Local officials not keen on green arithmetic

By Sun Xiaohua and Xin Dingding (China Daily)
Updated: 2006-12-11 06:56

The central government's bid to factor in the cost of environmental degradation into economic growth with the introduction of "Green GDP" has run into opposition from some local governments.

"There is no consensus on (adopting) Green GDP (standards) among local governments," Wang Jinnan, vice-president of the Chinese Academy for Environmental Planning and head of the Research Team on Green GDP, said over the weekend, admitting that the pilot project has failed to take off.

"Just a few days ago, some provinces and municipalities said they wanted to withdraw from the Green GDP trial."

While there are different definitions of Green GDP, it is basically a revision of traditional GDP by deducting resource and environmental costs in economic activities.

China is the first developing country to make such an attempt.

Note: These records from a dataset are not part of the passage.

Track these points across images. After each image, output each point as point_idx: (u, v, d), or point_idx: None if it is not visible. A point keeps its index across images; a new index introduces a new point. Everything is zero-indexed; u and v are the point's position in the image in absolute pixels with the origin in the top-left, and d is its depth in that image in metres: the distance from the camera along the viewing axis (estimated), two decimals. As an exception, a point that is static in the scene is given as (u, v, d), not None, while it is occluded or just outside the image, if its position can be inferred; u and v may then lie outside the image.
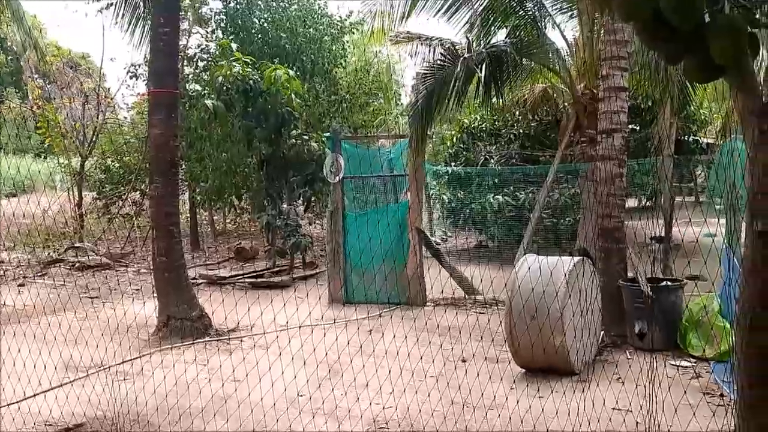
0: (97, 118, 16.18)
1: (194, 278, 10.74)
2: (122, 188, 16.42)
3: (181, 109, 12.03)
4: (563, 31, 10.93)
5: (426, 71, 9.64)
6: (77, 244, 14.39)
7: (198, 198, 15.10)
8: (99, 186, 16.89)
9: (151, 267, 8.52)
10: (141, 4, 10.46)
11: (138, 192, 16.26)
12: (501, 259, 11.63)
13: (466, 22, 11.05)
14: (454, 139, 15.24)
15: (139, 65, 14.59)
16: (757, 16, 3.80)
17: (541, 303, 5.76)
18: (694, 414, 4.54)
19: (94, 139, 16.30)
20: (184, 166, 14.03)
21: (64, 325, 6.78)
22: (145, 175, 14.15)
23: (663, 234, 10.90)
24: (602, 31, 8.18)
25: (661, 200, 11.71)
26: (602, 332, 6.81)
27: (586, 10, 9.62)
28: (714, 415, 4.72)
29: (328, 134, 10.86)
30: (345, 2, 21.27)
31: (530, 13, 10.35)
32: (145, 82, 14.08)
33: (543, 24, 10.48)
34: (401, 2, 11.59)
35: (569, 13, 10.74)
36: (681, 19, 3.32)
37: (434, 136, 16.20)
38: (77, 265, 12.95)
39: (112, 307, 8.84)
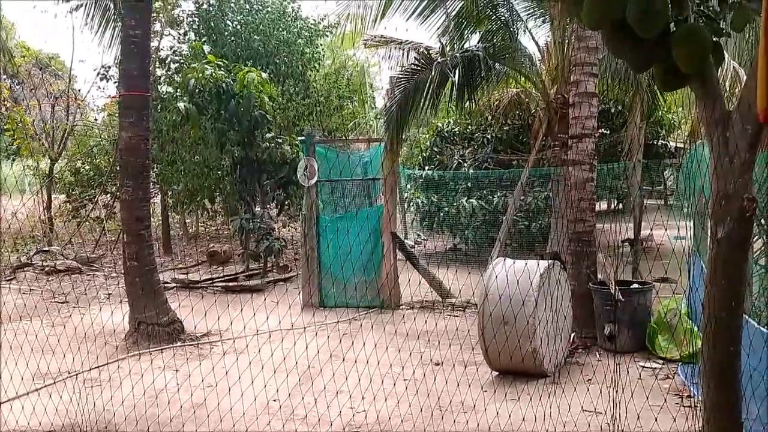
0: (67, 120, 15.94)
1: (166, 282, 10.63)
2: (92, 191, 16.20)
3: (152, 111, 11.92)
4: (535, 37, 11.07)
5: (400, 76, 9.69)
6: (46, 248, 14.16)
7: (170, 201, 14.95)
8: (68, 189, 16.64)
9: (122, 271, 8.42)
10: (111, 5, 10.33)
11: (109, 195, 16.05)
12: (475, 261, 11.69)
13: (440, 26, 11.11)
14: (428, 143, 15.30)
15: (110, 67, 14.40)
16: (721, 26, 3.89)
17: (513, 308, 5.82)
18: (656, 419, 4.62)
19: (63, 141, 16.06)
20: (156, 169, 13.88)
21: (34, 332, 6.67)
22: (115, 178, 13.98)
23: (633, 237, 11.07)
24: (573, 38, 8.29)
25: (631, 203, 11.89)
26: (572, 334, 6.89)
27: (557, 16, 9.74)
28: (681, 416, 4.80)
29: (302, 137, 10.83)
30: (319, 5, 21.11)
31: (503, 18, 10.43)
32: (116, 84, 13.91)
33: (515, 29, 10.57)
34: (375, 5, 11.60)
35: (541, 19, 10.86)
36: (646, 29, 3.38)
37: (408, 140, 16.25)
38: (46, 269, 12.73)
39: (82, 313, 8.72)
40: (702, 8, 3.74)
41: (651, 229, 11.95)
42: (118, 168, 8.61)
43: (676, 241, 7.61)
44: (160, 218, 15.60)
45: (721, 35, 3.96)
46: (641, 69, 4.77)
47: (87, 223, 16.23)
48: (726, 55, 6.71)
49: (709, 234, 3.93)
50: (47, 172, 15.92)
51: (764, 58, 1.11)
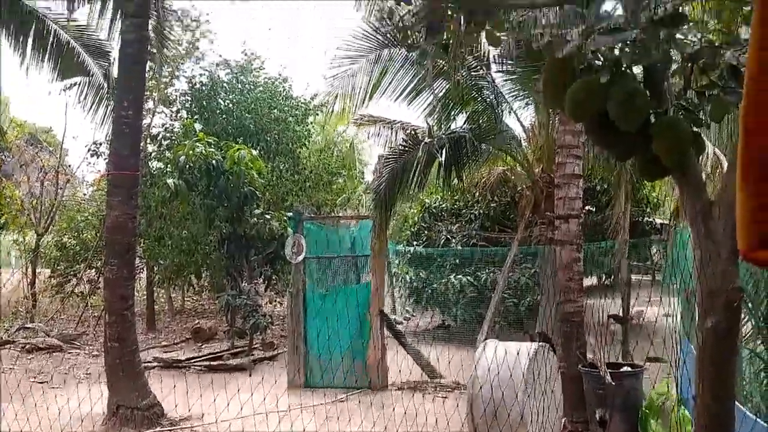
0: (56, 195, 15.95)
1: (148, 362, 10.40)
2: (77, 266, 16.04)
3: (141, 187, 11.97)
4: (520, 118, 11.31)
5: (388, 155, 9.86)
6: (28, 325, 13.89)
7: (156, 277, 14.82)
8: (54, 263, 16.48)
9: (104, 350, 8.23)
10: (105, 85, 10.51)
11: (94, 270, 15.89)
12: (464, 339, 11.55)
13: (427, 107, 11.35)
14: (416, 218, 15.39)
15: (101, 144, 14.54)
16: (700, 116, 3.99)
17: (503, 394, 5.71)
18: None
19: (51, 215, 16.02)
20: (142, 244, 13.82)
21: (10, 415, 6.44)
22: (101, 253, 13.89)
23: (622, 314, 11.01)
24: (557, 120, 8.49)
25: (618, 279, 11.90)
26: (564, 419, 6.74)
27: (541, 103, 10.02)
28: None
29: (290, 213, 10.87)
30: (310, 83, 21.58)
31: (488, 99, 10.70)
32: (106, 160, 14.01)
33: (500, 110, 10.83)
34: (363, 86, 11.88)
35: (525, 101, 11.13)
36: (626, 122, 3.46)
37: (396, 215, 16.35)
38: (27, 347, 12.45)
39: (61, 394, 8.46)
40: (680, 101, 3.84)
41: (634, 305, 11.91)
42: (104, 244, 8.57)
43: (665, 318, 7.56)
44: (145, 293, 15.42)
45: (700, 125, 4.05)
46: (623, 159, 4.85)
47: (70, 298, 15.99)
48: (707, 142, 6.89)
49: (696, 321, 3.91)
50: (33, 247, 15.80)
51: (742, 192, 1.12)
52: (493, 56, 10.55)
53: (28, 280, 15.89)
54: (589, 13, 3.26)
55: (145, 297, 15.42)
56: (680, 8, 3.46)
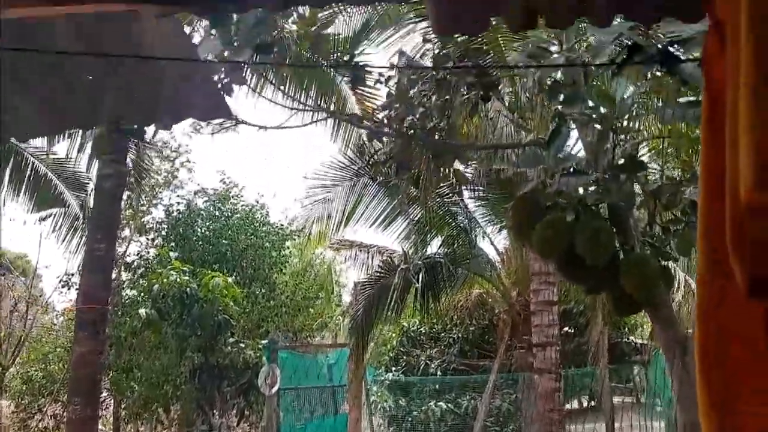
0: (25, 326, 15.50)
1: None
2: (43, 399, 15.31)
3: (112, 317, 11.69)
4: (494, 241, 11.46)
5: (365, 282, 9.86)
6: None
7: (123, 412, 14.16)
8: (18, 397, 15.73)
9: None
10: (81, 215, 10.53)
11: (59, 403, 15.17)
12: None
13: (402, 232, 11.49)
14: (395, 343, 15.14)
15: (73, 274, 14.33)
16: (667, 250, 4.05)
17: None
18: None
19: (19, 346, 15.48)
20: (110, 376, 13.30)
21: None
22: (67, 386, 13.33)
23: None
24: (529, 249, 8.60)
25: (602, 403, 11.64)
26: None
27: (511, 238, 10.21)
28: None
29: (265, 342, 10.63)
30: (288, 208, 21.90)
31: (462, 224, 10.88)
32: (77, 290, 13.77)
33: (474, 235, 10.99)
34: (339, 212, 12.05)
35: (498, 225, 11.33)
36: (593, 257, 3.50)
37: (374, 339, 16.08)
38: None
39: None
40: (646, 236, 3.92)
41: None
42: (69, 380, 8.24)
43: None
44: (112, 428, 14.66)
45: (668, 259, 4.12)
46: (594, 293, 4.87)
47: (33, 435, 15.14)
48: (678, 270, 7.01)
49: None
50: (-3, 380, 15.13)
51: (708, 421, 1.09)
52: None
53: (-10, 416, 15.08)
54: (548, 155, 3.40)
55: (111, 432, 14.65)
56: (638, 155, 3.62)
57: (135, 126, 3.52)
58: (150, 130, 9.06)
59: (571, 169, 3.41)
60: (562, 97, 3.09)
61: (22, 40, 2.03)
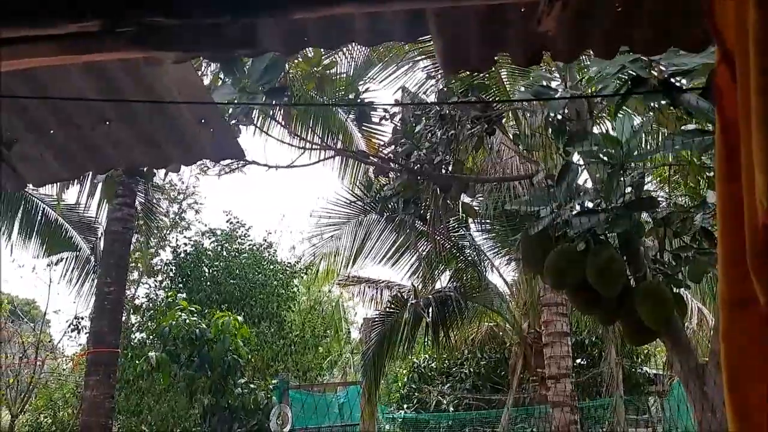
0: (34, 372, 15.43)
1: None
2: (52, 447, 15.16)
3: (121, 360, 11.64)
4: (503, 274, 11.42)
5: (375, 318, 9.83)
6: None
7: (133, 457, 13.98)
8: (27, 446, 15.58)
9: None
10: (92, 258, 10.58)
11: (69, 451, 15.01)
12: None
13: (411, 267, 11.47)
14: (405, 380, 15.00)
15: (82, 318, 14.33)
16: (679, 277, 4.03)
17: None
18: None
19: (28, 393, 15.38)
20: (120, 419, 13.18)
21: None
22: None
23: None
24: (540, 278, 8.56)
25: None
26: None
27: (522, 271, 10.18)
28: None
29: (275, 381, 10.55)
30: (296, 245, 21.91)
31: (470, 257, 10.86)
32: (87, 334, 13.75)
33: (483, 267, 10.96)
34: (347, 248, 12.06)
35: (506, 257, 11.30)
36: (605, 289, 3.49)
37: (385, 376, 15.93)
38: None
39: None
40: (657, 264, 3.91)
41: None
42: (79, 427, 8.16)
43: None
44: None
45: (680, 287, 4.10)
46: (607, 323, 4.85)
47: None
48: (690, 298, 6.97)
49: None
50: (7, 429, 15.00)
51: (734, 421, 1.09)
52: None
53: (-1, 467, 14.90)
54: (559, 191, 3.41)
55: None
56: (644, 183, 3.63)
57: (146, 168, 3.58)
58: (159, 171, 9.13)
59: (583, 206, 3.43)
60: (567, 135, 3.13)
61: (35, 89, 2.08)
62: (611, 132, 3.55)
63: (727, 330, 1.05)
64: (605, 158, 3.01)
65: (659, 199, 5.51)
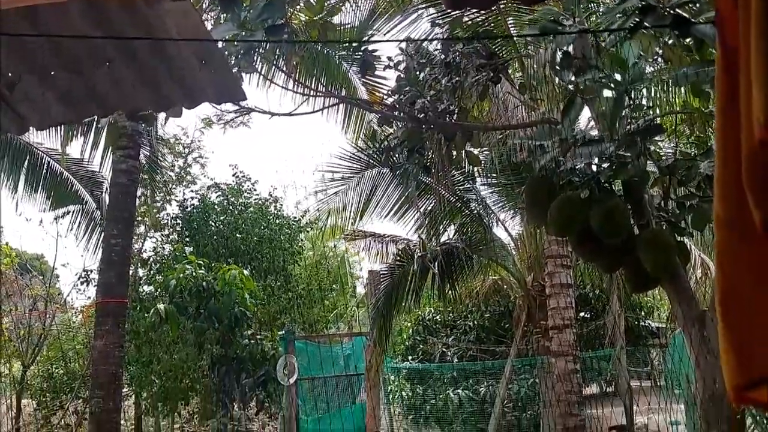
0: (44, 324, 15.68)
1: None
2: (64, 396, 15.50)
3: (131, 312, 11.81)
4: (508, 228, 11.43)
5: (383, 270, 9.90)
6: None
7: (144, 405, 14.31)
8: (40, 395, 15.93)
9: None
10: (98, 212, 10.64)
11: (81, 400, 15.35)
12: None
13: (416, 221, 11.50)
14: (410, 332, 15.19)
15: (91, 271, 14.49)
16: (682, 225, 4.03)
17: None
18: None
19: (39, 345, 15.66)
20: (130, 371, 13.45)
21: None
22: (89, 383, 13.50)
23: (624, 423, 10.64)
24: (544, 230, 8.58)
25: (620, 387, 11.60)
26: None
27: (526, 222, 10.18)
28: None
29: (282, 333, 10.71)
30: (301, 200, 21.95)
31: (475, 211, 10.87)
32: (96, 287, 13.92)
33: (488, 221, 10.97)
34: (353, 204, 12.07)
35: (512, 211, 11.31)
36: (609, 236, 3.49)
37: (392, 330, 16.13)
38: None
39: None
40: (662, 212, 3.91)
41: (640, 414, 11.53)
42: (90, 374, 8.35)
43: (672, 427, 7.32)
44: (133, 422, 14.84)
45: (683, 235, 4.10)
46: (610, 271, 4.86)
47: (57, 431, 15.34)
48: (694, 249, 6.99)
49: (701, 430, 3.78)
50: (19, 379, 15.33)
51: (725, 329, 1.10)
52: (477, 169, 10.84)
53: (13, 413, 15.28)
54: (563, 126, 3.39)
55: (133, 427, 14.82)
56: (654, 120, 3.60)
57: (148, 112, 3.56)
58: (161, 123, 9.11)
59: (586, 140, 3.40)
60: (574, 69, 3.09)
61: (35, 27, 2.06)
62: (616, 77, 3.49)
63: (722, 251, 1.05)
64: (611, 86, 2.98)
65: (665, 149, 5.49)
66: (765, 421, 5.40)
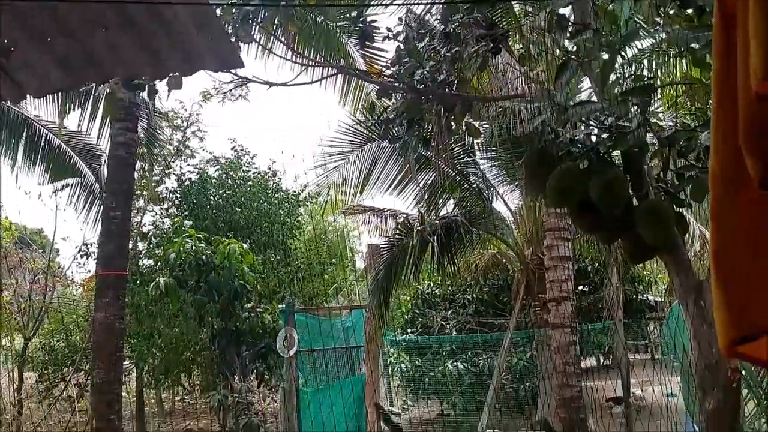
0: (45, 297, 15.75)
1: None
2: (66, 369, 15.64)
3: (131, 285, 11.85)
4: (507, 202, 11.43)
5: (383, 245, 9.92)
6: (12, 434, 13.38)
7: (145, 378, 14.45)
8: (41, 367, 16.07)
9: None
10: (97, 186, 10.63)
11: (82, 372, 15.49)
12: (464, 428, 11.21)
13: (416, 196, 11.49)
14: (410, 305, 15.27)
15: (91, 244, 14.52)
16: (681, 197, 4.03)
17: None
18: None
19: (40, 318, 15.75)
20: (131, 344, 13.55)
21: None
22: (90, 355, 13.61)
23: (621, 395, 10.76)
24: (543, 203, 8.58)
25: (617, 359, 11.70)
26: None
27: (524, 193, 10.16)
28: None
29: (282, 306, 10.76)
30: (300, 175, 21.91)
31: (475, 185, 10.86)
32: (95, 260, 13.97)
33: (488, 195, 10.97)
34: (352, 178, 12.04)
35: (511, 185, 11.30)
36: (608, 206, 3.50)
37: (390, 303, 16.21)
38: (10, 458, 11.95)
39: None
40: (661, 183, 3.90)
41: (640, 386, 11.66)
42: (91, 346, 8.41)
43: (669, 399, 7.38)
44: (134, 394, 14.98)
45: (682, 206, 4.10)
46: (608, 242, 4.86)
47: (58, 404, 15.50)
48: (692, 221, 7.00)
49: (698, 402, 3.82)
50: (20, 352, 15.44)
51: (716, 284, 1.11)
52: (477, 143, 10.81)
53: (15, 386, 15.43)
54: (557, 89, 3.38)
55: (134, 399, 14.97)
56: (647, 80, 3.59)
57: (147, 82, 3.53)
58: (161, 97, 9.05)
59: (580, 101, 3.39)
60: (568, 31, 3.07)
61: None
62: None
63: (717, 207, 1.06)
64: (604, 45, 2.96)
65: (666, 122, 5.47)
66: (761, 392, 5.45)
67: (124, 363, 12.14)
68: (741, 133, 0.91)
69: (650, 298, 14.96)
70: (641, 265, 13.92)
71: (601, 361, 16.36)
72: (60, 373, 15.86)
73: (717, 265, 1.07)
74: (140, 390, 15.12)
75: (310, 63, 5.18)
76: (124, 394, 11.80)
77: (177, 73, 2.43)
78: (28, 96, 2.40)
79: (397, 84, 4.53)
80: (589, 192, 3.55)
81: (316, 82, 4.90)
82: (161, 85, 4.25)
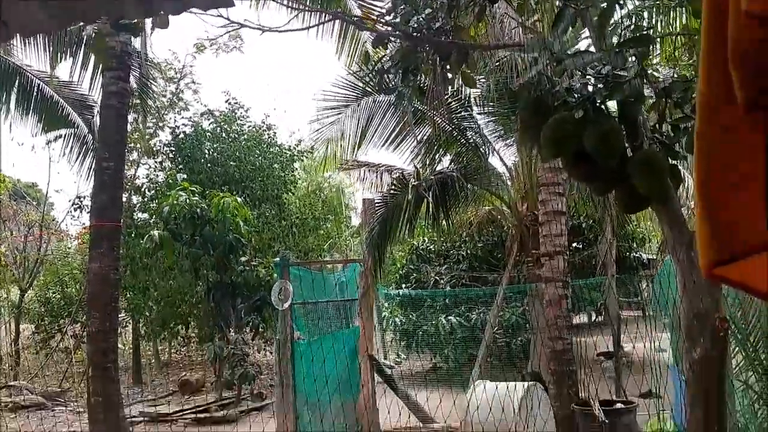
0: (39, 249, 15.79)
1: (134, 416, 10.16)
2: (62, 320, 15.79)
3: (126, 238, 11.87)
4: (503, 157, 11.39)
5: (378, 201, 9.89)
6: (12, 383, 13.58)
7: (142, 330, 14.61)
8: (38, 319, 16.22)
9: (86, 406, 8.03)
10: (90, 137, 10.53)
11: (78, 324, 15.64)
12: (456, 381, 11.39)
13: (412, 151, 11.44)
14: (404, 261, 15.36)
15: (85, 197, 14.49)
16: (676, 149, 4.01)
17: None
18: None
19: (35, 270, 15.82)
20: (128, 296, 13.65)
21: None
22: (85, 307, 13.70)
23: (612, 350, 10.94)
24: (538, 158, 8.55)
25: (609, 316, 11.85)
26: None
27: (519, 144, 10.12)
28: None
29: (276, 260, 10.80)
30: (295, 130, 21.79)
31: (471, 140, 10.81)
32: (89, 213, 13.95)
33: (484, 150, 10.93)
34: (348, 133, 11.96)
35: (507, 141, 11.25)
36: (603, 157, 3.48)
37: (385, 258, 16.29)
38: (10, 405, 12.14)
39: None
40: (656, 134, 3.88)
41: (632, 341, 11.82)
42: (86, 297, 8.45)
43: (658, 354, 7.50)
44: (131, 346, 15.17)
45: (676, 158, 4.09)
46: (603, 193, 4.87)
47: (55, 354, 15.69)
48: (686, 173, 6.97)
49: (685, 352, 3.88)
50: (17, 303, 15.56)
51: (699, 204, 1.11)
52: (474, 98, 10.72)
53: (12, 337, 15.60)
54: (554, 37, 3.33)
55: (131, 350, 15.16)
56: (649, 59, 3.54)
57: (134, 21, 3.44)
58: (149, 39, 8.89)
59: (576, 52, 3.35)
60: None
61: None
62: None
63: (702, 129, 1.05)
64: None
65: (664, 74, 5.41)
66: (749, 344, 5.53)
67: (120, 316, 12.26)
68: (730, 50, 0.90)
69: (643, 255, 15.08)
70: (635, 222, 14.00)
71: (593, 317, 16.57)
72: (56, 324, 16.02)
73: (701, 191, 1.07)
74: (137, 342, 15.29)
75: (306, 8, 5.08)
76: (120, 346, 11.95)
77: (164, 14, 2.37)
78: (15, 35, 2.35)
79: (392, 31, 4.45)
80: (585, 142, 3.52)
81: (310, 27, 4.80)
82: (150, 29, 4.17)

In September, the State Environmental Protection Administration (SEPA) released the country's first Green GDP Report for 2004. It estimated that economic losses caused by environmental pollution amounted to 511.8 billion yuan (US$66 billion), or about 3.05 per cent of the country's GDP, that year.

The SEPA started a trial introduction of Green GDP in 10 provinces and municipalities last year; and Wang said the country plans to publish the Green GDP Report for 2005 in the first half of next year.

Despite all the difficulties, said Pan Yue, vice-minister of SEPA, the administration will continue to push for the project.

"Even if there is only one province left in the project, we will continue with our work," said Pan, a strong advocate of Green GDP.

Insiders said the controversy over Green GDP mainly stems from technical shortcomings in the survey about accurate figures for economic losses that result from environmental protection.

Pan said in China, environmental protection was different from the situation in other countries. It is not only a technical issue, but also involves politics, the economy and culture, he said.

Wang's research team and eight other people were given awards by the China Environment Culture Promotion Association on Saturday.